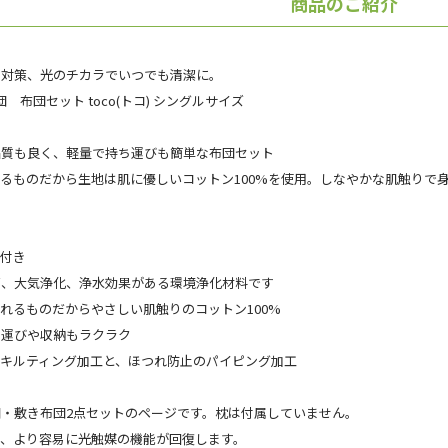
商品のご紹介
ー対策、光のチカラでいつでも清潔に。
団 布団セット toco(トコ) シングルサイズ
品質も良く、軽量で持ち運びも簡単な布団セット
るものだから生地は肌に優しいコットン100%を使用。しなやかな肌触りで
ス付き
菌、大気浄化、浄水効果がある環境浄化材料です
れるものだからやさしい肌触りのコットン100%
ち運びや収納もラクラク
るキルティング加工と、ほつれ防止のパイピング加工
・敷き布団2点セットのページです。枕は付属していません。
と、より容易に光触媒の機能が回復します。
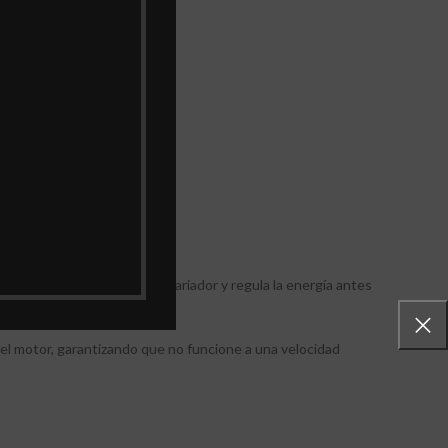
ergía de la red pasa por el variador y regula la energía antes
del motor, garantizando que no funcione a una velocidad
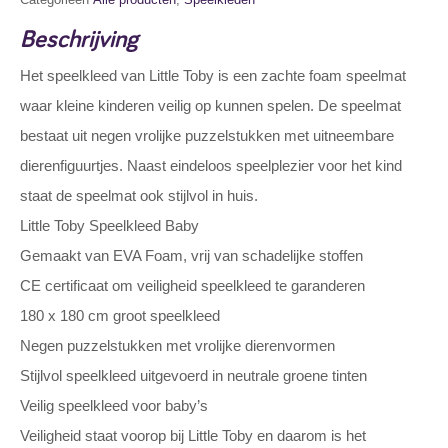
Beschrijving
Het speelkleed van Little Toby is een zachte foam speelmat
waar kleine kinderen veilig op kunnen spelen. De speelmat
bestaat uit negen vrolijke puzzelstukken met uitneembare
dierenfiguurtjes. Naast eindeloos speelplezier voor het kind
staat de speelmat ook stijlvol in huis.
Little Toby Speelkleed Baby
Gemaakt van EVA Foam, vrij van schadelijke stoffen
CE certificaat om veiligheid speelkleed te garanderen
180 x 180 cm groot speelkleed
Negen puzzelstukken met vrolijke dierenvormen
Stijlvol speelkleed uitgevoerd in neutrale groene tinten
Veilig speelkleed voor baby’s
Veiligheid staat voorop bij Little Toby en daarom is het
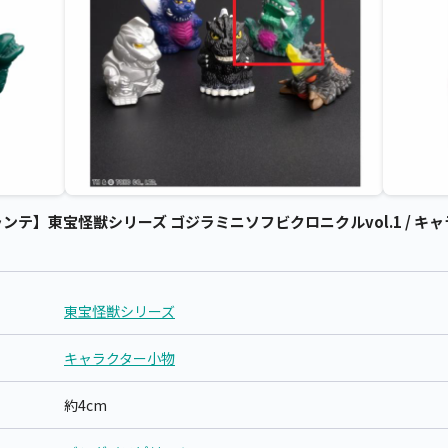
テ】東宝怪獣シリーズ ゴジラミニソフビクロニクルvol.1 / キャ
東宝怪獣シリーズ
キャラクター小物
約4cm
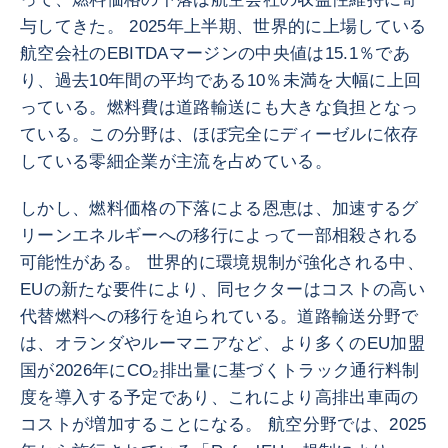
与してきた。 2025年上半期、世界的に上場している
航空会社のEBITDAマージンの中央値は15.1％であ
り、過去10年間の平均である10％未満を大幅に上回
っている。燃料費は道路輸送にも大きな負担となっ
ている。この分野は、ほぼ完全にディーゼルに依存
している零細企業が主流を占めている。
しかし、燃料価格の下落による恩恵は、加速するグ
リーンエネルギーへの移行によって一部相殺される
可能性がある。 世界的に環境規制が強化される中、
EUの新たな要件により、同セクターはコストの高い
代替燃料への移行を迫られている。道路輸送分野で
は、オランダやルーマニアなど、より多くのEU加盟
国が2026年にCO₂排出量に基づくトラック通行料制
度を導入する予定であり、これにより高排出車両の
コストが増加することになる。 航空分野では、2025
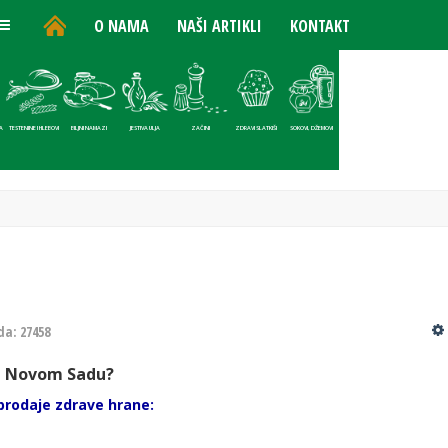
O NAMA
NAŠI ARTIKLI
KONTAKT
A
TESTENINE I HLEBOVI
BILJNI NAMAZI
JESTIVA ULJA
ZAČINI
ZDRAVI SLATKIŠI
SOKOVI, DŽEMOVI
O
da: 27458
 u Novom Sadu?
prodaje
zdrave hrane:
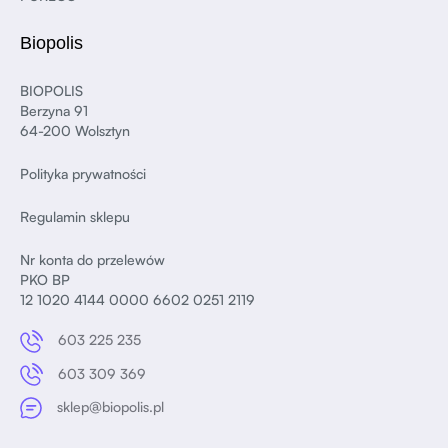
Biopolis
BIOPOLIS
Berzyna 91
64-200 Wolsztyn
Polityka prywatności
Regulamin sklepu
Nr konta do przelewów
PKO BP
12 1020 4144 0000 6602 0251 2119
603 225 235
603 309 369
sklep@biopolis.pl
○ ○ ○
#### [What to work on]
Nothing but the text is wanted: repeat the data above exactly, without its images.

#### [Task answer]
商品のご紹介
ー対策、光のチカラでいつでも清潔に。
団 布団セット toco(トコ) シングルサイズ
品質も良く、軽量で持ち運びも簡単な布団セット
るものだから生地は肌に優しいコットン100%を使用。しなやかな肌触りで
ス付き
菌、大気浄化、浄水効果がある環境浄化材料です
れるものだからやさしい肌触りのコットン100%
ち運びや収納もラクラク
るキルティング加工と、ほつれ防止のパイピング加工
・敷き布団2点セットのページです。枕は付属していません。
と、より容易に光触媒の機能が回復します。
ergía de la red pasa por el variador y regula la energía antes
del motor, garantizando que no funcione a una velocidad
Beschrijving
Het speelkleed van Little Toby is een zachte foam speelmat
waar kleine kinderen veilig op kunnen spelen. De speelmat
bestaat uit negen vrolijke puzzelstukken met uitneembare
dierenfiguurtjes. Naast eindeloos speelplezier voor het kind
staat de speelmat ook stijlvol in huis.
Little Toby Speelkleed Baby
Gemaakt van EVA Foam, vrij van schadelijke stoffen
CE certificaat om veiligheid speelkleed te garanderen
180 x 180 cm groot speelkleed
Negen puzzelstukken met vrolijke dierenvormen
Stijlvol speelkleed uitgevoerd in neutrale groene tinten
Veilig speelkleed voor baby’s
Veiligheid staat voorop bij Little Toby en daarom is het
テ】東宝怪獣シリーズ ゴジラミニソフビクロニクルvol.1 / キャ
東宝怪獣シリーズ
キャラクター小物
約4cm
与してきた。 2025年上半期、世界的に上場している
航空会社のEBITDAマージンの中央値は15.1％であ
り、過去10年間の平均である10％未満を大幅に上回
っている。燃料費は道路輸送にも大きな負担となっ
ている。この分野は、ほぼ完全にディーゼルに依存
している零細企業が主流を占めている。
しかし、燃料価格の下落による恩恵は、加速するグ
リーンエネルギーへの移行によって一部相殺される
可能性がある。 世界的に環境規制が強化される中、
EUの新たな要件により、同セクターはコストの高い
代替燃料への移行を迫られている。道路輸送分野で
は、オランダやルーマニアなど、より多くのEU加盟
国が2026年にCO₂排出量に基づくトラック通行料制
度を導入する予定であり、これにより高排出車両の
コストが増加することになる。 航空分野では、2025
O NAMA
NAŠI ARTIKLI
KONTAKT
A
TESTENINE I HLEBOVI
BILJNI NAMAZI
JESTIVA ULJA
ZAČINI
ZDRAVI SLATKIŠI
SOKOVI, DŽEMOVI
O
da: 27458
 u Novom Sadu?
prodaje
zdrave hrane:
Biopolis
BIOPOLIS
Berzyna 91
64-200 Wolsztyn
Polityka prywatności
Regulamin sklepu
Nr konta do przelewów
PKO BP
12 1020 4144 0000 6602 0251 2119
603 225 235
603 309 369
sklep@biopolis.pl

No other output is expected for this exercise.